This should be required reading in high schools. I think all teachers and people involved in education should take a look at this too, because changing how teenagers are treated has to start at all levels. It is sad how many teenagers feel lonely and depressed because of who they are and how they feel. What this book does is identify a lot of the problems that causes bullying and exclusion tactics, and I think that if teenagers read stories about how their actions affect others, they would try to be nicer and more accepting of other groups.

Now, there aren't any hard statistics of the successes of geeks and outcasts after high school. If you're looking for numbers that prove that high school outcasts make more money and get the best jobs, this isn't what this is about. Instead, Robbins focuses on the traits that make teenagers outcasts in the first place and goes onto describe how these same traits will serve them better in a job or in adult life.

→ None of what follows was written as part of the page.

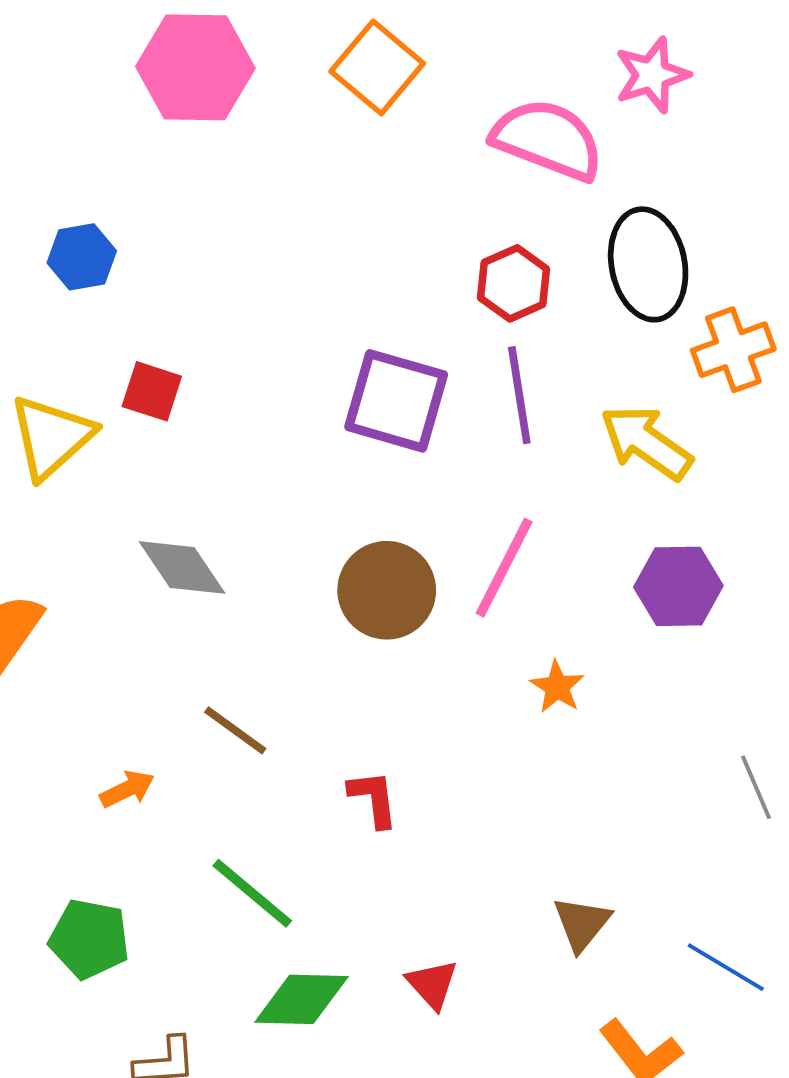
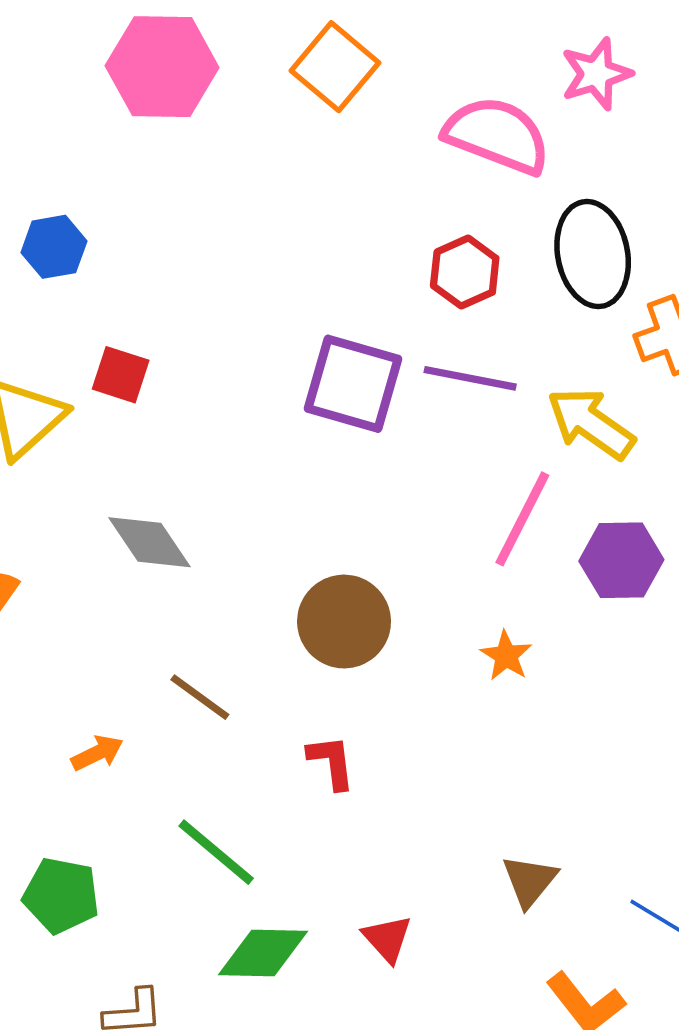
purple line: (519, 395) -> (470, 378), turned -70
pink line: (504, 568) -> (522, 519), moved
brown circle: (387, 590) -> (344, 622), moved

I really liked the setup of this book. Instead of being bombarded by all the psychology stuff at once, Robbins splits it up between the stories of the case studies and uses what's going on in a certain person's life as a foundation for explaining all the whys and hows of the behavior exhibited by students and teachers. Switching off between students' stories and psychology/sociology explanation gave my brain a break, which I appreciated.

Besides that, The Geeks Shall Inherit the Earth is simply interesting. This is a book about what is going on at our schools today, and some of it is simply horrifying. Teachers playing favorites and allowing "populars" to rule the school, teachers having cliques themselves, schools not celebrating accomplishments of academic teams, etc. Becoming aware of the problem is the first step, and these things really do need to change. On top of that, I felt a strong connection with all the people Robbins does case studies on, even though I'd never really had those same experiences. But, I think they just laid all their emotions out on the line, which made made me really feel for their situation. Robbins gives good advice for how to treat other people and how to make all students feel self-worth. If you work at a school, or if you're interested in why people act the way they do, definitely pick this book up. It's a great read.